Opinion
The plaintiff strained his back in trying to lift his stray lamb from a hole into which it had fallen. The hole had been dug by the defendant power company on a farm operated by the other defendants as executors of the will of the deceased owner. Upon the facts, the trier was not compelled to allow recovery in negligence or nuisance. The nuisance, if any, was private, and the plaintiff's privilege, if one existed, of entering the farm to recover stray stock was not such an interest in land as would support an action for a private nuisance. Nor was a finding of negligence required.
Argued January 6, 1960
Decided March 1, 1960
Action to recover damages for injuries to person and property, alleged to have been caused by the negligence of the defendants and by a nuisance maintained by them, brought to the Court of Common Pleas in New London County and tried to the court, Parmelee, J.; judgment for the defendants and appeal by the plaintiff. No error.

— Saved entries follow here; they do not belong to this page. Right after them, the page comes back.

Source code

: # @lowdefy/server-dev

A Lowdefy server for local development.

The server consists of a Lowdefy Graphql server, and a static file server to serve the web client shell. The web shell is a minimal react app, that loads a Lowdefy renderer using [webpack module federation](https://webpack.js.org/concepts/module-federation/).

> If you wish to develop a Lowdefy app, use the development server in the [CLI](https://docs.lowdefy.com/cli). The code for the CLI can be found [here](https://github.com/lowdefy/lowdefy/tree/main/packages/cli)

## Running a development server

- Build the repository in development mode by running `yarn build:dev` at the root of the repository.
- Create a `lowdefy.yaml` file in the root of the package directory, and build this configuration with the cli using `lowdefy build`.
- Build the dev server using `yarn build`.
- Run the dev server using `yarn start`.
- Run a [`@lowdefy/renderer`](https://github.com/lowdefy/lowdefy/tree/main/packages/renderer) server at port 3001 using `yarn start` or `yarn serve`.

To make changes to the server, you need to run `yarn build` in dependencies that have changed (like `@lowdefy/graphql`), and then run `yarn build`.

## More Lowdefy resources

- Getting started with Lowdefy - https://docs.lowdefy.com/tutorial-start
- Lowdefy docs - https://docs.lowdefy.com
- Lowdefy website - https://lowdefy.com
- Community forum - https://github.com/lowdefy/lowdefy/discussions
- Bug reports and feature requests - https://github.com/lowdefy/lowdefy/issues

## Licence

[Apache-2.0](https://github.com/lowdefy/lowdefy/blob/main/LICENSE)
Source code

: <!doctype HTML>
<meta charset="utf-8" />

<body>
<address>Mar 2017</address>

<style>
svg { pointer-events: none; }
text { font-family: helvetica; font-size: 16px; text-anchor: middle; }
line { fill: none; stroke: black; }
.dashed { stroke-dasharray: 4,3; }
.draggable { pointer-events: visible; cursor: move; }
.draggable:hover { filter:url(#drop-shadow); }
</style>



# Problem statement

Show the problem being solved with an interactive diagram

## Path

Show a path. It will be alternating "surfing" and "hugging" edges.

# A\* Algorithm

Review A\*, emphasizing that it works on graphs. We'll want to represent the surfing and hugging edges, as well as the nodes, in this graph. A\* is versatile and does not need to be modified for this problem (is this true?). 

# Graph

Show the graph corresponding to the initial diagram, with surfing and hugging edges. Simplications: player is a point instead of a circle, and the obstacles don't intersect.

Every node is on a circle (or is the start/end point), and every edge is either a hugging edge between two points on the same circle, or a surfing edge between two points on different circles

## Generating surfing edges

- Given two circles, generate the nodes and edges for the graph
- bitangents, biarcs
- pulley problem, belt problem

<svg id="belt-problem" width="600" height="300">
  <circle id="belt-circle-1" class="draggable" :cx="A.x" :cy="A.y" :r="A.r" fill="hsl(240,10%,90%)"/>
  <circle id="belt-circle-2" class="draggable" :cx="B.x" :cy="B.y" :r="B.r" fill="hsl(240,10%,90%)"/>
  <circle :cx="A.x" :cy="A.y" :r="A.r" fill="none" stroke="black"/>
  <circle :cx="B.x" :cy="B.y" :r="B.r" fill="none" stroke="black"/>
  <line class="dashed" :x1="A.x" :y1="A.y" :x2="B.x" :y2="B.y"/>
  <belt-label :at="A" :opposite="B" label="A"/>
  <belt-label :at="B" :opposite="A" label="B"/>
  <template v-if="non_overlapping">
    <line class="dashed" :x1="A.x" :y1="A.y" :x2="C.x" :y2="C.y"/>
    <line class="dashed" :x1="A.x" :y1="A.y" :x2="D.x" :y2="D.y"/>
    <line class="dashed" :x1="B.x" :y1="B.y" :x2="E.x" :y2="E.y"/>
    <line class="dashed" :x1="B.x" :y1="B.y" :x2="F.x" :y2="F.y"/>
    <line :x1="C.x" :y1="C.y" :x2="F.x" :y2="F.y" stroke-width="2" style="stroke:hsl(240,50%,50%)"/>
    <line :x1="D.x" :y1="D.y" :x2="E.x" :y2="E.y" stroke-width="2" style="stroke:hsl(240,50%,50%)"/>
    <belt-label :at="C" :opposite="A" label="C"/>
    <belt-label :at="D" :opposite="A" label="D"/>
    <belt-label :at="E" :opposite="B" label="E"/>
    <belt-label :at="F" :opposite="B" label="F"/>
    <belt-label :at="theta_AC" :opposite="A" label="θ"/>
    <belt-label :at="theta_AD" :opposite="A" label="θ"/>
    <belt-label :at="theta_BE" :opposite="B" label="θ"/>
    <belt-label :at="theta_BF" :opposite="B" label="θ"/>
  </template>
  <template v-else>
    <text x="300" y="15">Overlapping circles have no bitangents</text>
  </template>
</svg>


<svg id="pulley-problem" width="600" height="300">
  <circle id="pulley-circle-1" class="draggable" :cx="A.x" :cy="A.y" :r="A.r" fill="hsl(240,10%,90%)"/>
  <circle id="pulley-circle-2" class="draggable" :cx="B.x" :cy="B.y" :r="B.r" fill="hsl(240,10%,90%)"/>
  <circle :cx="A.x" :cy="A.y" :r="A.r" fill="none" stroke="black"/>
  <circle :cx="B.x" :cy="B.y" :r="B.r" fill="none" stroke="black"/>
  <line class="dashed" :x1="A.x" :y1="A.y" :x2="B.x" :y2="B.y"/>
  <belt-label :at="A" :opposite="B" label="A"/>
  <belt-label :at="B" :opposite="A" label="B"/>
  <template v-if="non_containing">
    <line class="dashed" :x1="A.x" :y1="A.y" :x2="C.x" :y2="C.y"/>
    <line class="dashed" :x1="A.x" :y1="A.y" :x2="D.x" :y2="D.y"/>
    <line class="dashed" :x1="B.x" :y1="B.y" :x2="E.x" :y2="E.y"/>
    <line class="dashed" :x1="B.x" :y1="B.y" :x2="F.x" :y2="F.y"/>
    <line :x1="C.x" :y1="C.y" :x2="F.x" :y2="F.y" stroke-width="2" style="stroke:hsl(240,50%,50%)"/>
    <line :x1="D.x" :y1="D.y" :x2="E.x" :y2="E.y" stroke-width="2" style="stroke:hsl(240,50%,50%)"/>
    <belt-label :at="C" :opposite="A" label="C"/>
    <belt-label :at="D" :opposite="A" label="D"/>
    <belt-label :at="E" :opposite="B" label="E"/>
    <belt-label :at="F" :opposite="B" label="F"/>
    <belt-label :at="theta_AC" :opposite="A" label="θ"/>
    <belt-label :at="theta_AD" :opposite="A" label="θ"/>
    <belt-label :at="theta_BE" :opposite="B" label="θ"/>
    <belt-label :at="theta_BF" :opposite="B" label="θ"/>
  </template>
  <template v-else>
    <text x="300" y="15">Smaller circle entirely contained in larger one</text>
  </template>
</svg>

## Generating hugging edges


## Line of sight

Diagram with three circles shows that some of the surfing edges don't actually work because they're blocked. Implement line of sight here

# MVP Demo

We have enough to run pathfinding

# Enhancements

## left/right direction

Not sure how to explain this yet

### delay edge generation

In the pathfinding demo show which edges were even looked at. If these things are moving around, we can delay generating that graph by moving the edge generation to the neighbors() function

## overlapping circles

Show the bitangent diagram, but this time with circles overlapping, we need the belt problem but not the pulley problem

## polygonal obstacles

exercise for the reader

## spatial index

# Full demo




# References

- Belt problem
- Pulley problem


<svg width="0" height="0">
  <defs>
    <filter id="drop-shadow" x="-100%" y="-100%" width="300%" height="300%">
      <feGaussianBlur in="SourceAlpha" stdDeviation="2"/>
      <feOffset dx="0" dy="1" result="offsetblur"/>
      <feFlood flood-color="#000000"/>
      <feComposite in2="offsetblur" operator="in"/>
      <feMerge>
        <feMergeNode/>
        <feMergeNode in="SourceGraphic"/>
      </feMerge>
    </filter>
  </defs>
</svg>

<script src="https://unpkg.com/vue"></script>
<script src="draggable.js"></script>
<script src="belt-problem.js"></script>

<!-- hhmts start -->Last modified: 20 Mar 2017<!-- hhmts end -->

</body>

The appellant filed a motion for reargument which was denied.
Alfred M. Bingham, for the appellant (plaintiff).
G. Bradford Palmer, with whom, on the brief, was Walter F. Torrance, Jr., for the appellee (named defendant); with him also was Paul J. Driscoll, for the appellees (defendants Brown et al., executors).
The plaintiff and the defendant executors' testator owned adjoining farms in Lyme. During the decedent's lifetime, he had arranged with the named defendant to change the location of an electric transmission line crossing his farm. Holes had been dug for some time before April 15, 1957, but the poles had not been set in place. In the late afternoon of that day, the plaintiff noticed that one of his lambs was missing. He claimed, and the court found, that it was worth about $25. After a search with his dog, the plaintiff saw the lamb, about eight feet away, in one of the holes. The hole was about forty inches in diameter and several feet deep; it was filled with water to within about eighteen inches of the top. The edge of the hole was muddy and slippery. The lamb was floating with its head out of the water, silent and motionless. The plaintiff went to the hole, partially straddling it, and tried to lift the lamb, but it was so soaked with water that he found it very heavy. Nevertheless, he continued to tug at the lamb. His foot slipped on the slippery edge of the hole. He, how ever, retained his grip on the lamb, hauling it to the edge of the hole. Although he did not fall into the hole, his efforts resulted in a strained back. There is nothing in the finding to indicate at what point during his endeavors the back strain occurred. As far as appears, it did not take place until the final tug.
The plaintiff sought damages for the back injury and the loss of the lamb. The complaint is in two counts, the first in negligence and the second in nuisance. To each count the defendants interposed what amounted to a general denial and special defenses of contributory negligence and assumption of risk From a judgment for the defendants the plaintiff appealed. No corrections in the finding which in our view of the case would benefit the plaintiff can be made.
The count in nuisance was inappropriate. If there was a nuisance, it was a private one. Higgins v. Connecticut Light Power Co., 129 Conn. 606, 611, 30 A.2d 388. While the plaintiff claimed that he had implied permission from the decedent during his lifetime, and, after his death, from his executors, to enter the decedent's land to recapture any of the plaintiff's stock which had strayed there, such a privilege, if it existed, was not an interest in land which would entitle the plaintiff to maintain an action sounding in nuisance. Ibid.; Croughwell v. Chase Brass Copper Co., 128 Conn. 110, 112, 20 A.2d 619. The court correctly held that the hole could not, as to this plaintiff, constitute either a public or a private nuisance.
The court failed to find negligence on the part of any of the defendants. There was nothing requiring such a finding, and without it the plaintiff could not recover under the negligence count.